(Dataset entries)

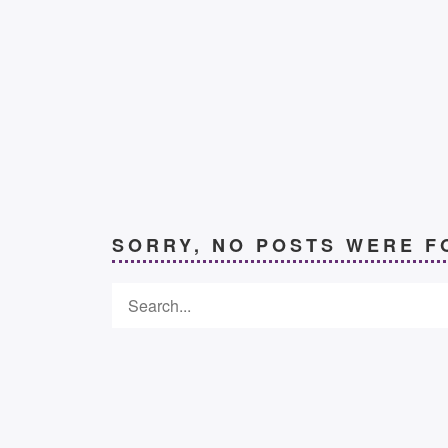
SORRY, NO POSTS WERE F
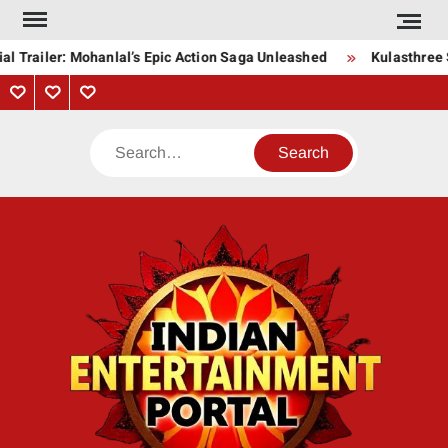
Skip
to
l Trailer: Mohanlal’s Epic Action Saga Unleashed
Kulasthree S
content
Privacy
Contact
About
Policy
Us
Us
Search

[Work instruction]
Output each entry verbatim; none of the pictures should be included.

[Result for this exercise]
SORRY, NO POSTS WERE F
Skip
to
l Trailer: Mohanlal’s Epic Action Saga Unleashed
Kulasthree S
content
Privacy
Contact
About
Policy
Us
Us
Search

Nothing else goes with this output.